ENSEA
- Other name: ENSEA
- Type: Public
- Established: 1952; 74 years ago
- Academic affiliations: Elles Bougent, University of Paris-Seine
- Director: Laurence Hafemeister
- Students: 900
- Postgraduates: 7657
- Location: Cergy-Pontoise, France 49°02′21″N 2°04′19″E﻿ / ﻿49.0391°N 2.0719°E
- Website: www.ensea.fr

= École nationale supérieure de l'électronique et de ses applications =

Graduate school in Cergy, France

École Nationale Supérieure de l'Électronique et de ses Applications (/fr/; abbr. ENSEA) is a graduate school (grande école) of electrical engineering and computer science, located in Cergy (in Val d'Oise department) close to Paris in France.

It was founded in 1952 under the name of ENREA and became ENSEA in 1976.

==Admissions==
Future engineers are recruited after a centralized and selective country-wide specific entrance examination ("Classes Préparatoires") or laterally into final or pre-final year after a bachelor's degree in electronics or relevant scientific fields (physics, chemistry, electronics, computer science, etc.).

==Programs==

=== Grande École Degree ===
The Engineering degree (or Diplôme d'Ingénieur de l'École Nationale Supérieure de l'Electronique et de ses Applications) delivered by L'Académie de Versailles; is equivalent to the master's degree in engineering in the United States. Courses spread over three years cover all aspects of electrical, electronics and computer science and engineering, e.g.: signal processing, microelectronics, embedded systems, software engineering, networking, control and power electronics besides some important non-engineering courses such as economics, management, business communications and foreign languages.

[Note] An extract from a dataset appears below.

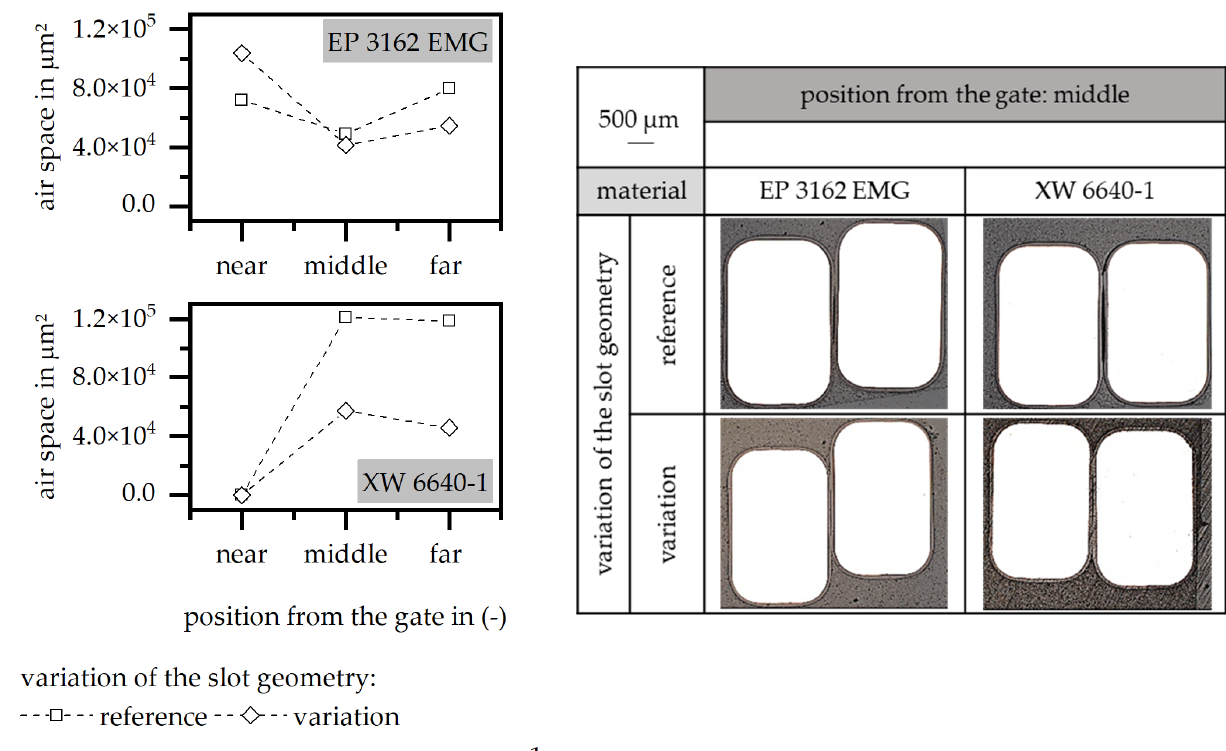
Figure 16. Airspace and position of the wire relative to the stack, relative to the variation in the slot geometry and flow-improving grooves in the insulation system.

===M.S. Specialized Masters Programs===
ENSEA and ITIN offer also an MS Specialized Master labelled by the Conférence des grandes écoles and named TIM (Mobile IT and Telecommunication)

==Specialisations==
The school presently offers 8 specialisations:
- 1-Electronics, Communications & Microwaves
- 2-Networks and Telecommunications
- 3-Embedded Electronic Systems
- 4-Mechatronics and Complex Systems
- 5-Electronics, Instrumentation and Bioscience
- 6-Control Systems & Power Electronics
- 7-Computer Systems
- 8-Multimedia Systems

==International orientation==
The school has international links with universities from all over the world, especially in the United States, Germany, Spain and UK. It has dual master's degrees with several American and European universities including Technical University of Munich, Imperial College, Georgia Tech, Illinois Institute of Technology and Suny Buffalo.
ENSEA is also a member of the n+i network of engineering schools and admits 10 students from around the world every year through the N+i program.

== Research pole ==
ENSEA as well as all upper education institutions of Cergy-Pontoise are organized in a PRES (Research and Upper Education Pole) including :
- Cergy-Pontoise University
- CY Tech
- groupe ESSEC
- ENSEA, École Nationale Supérieure de l'Électronique et de ses Applications
- ITIN, Ecole supérieure d’Informatique, Réseaux et Systèmes d’Information
- ENSAPC, École nationale supérieure d'arts de Cergy-Pontoise
- EBI (École de Biologie Industrielle)
- EPMI ( École d'électricité, de Production et des Méthodes Industrielles)
- EPSS (École Pratique de Service Social)
- ESCOM (École supérieure de chimie organique et minérale)
- ILEPS (Institut Libre d’Éducation Physique Supérieur)
- ISTOM (Institut Supérieur d’agro-développement)
- ESCIA, École supérieure de comptabilité, gestion et finance

== Alumni ==
Since its founding in 1952, ENSEA has produced more than 7600 graduates.

- Thierry Boisnon – Country Senior Officer of Nokia France and Vice President Strategy & Portfolio Nokia Services of Nokia Group
- Pierre-Emmanuel Calmel – CoFounder and CTO of Devialet
- Christophe Duhamel – CoFounder and CEO of Marmiton.org
- Arnaud Fleurent-Didier – French singer
- Christophe Gourlay – Chief Purchasing Officer of Alstom
- Frank Terner – ex-CEO of Air France.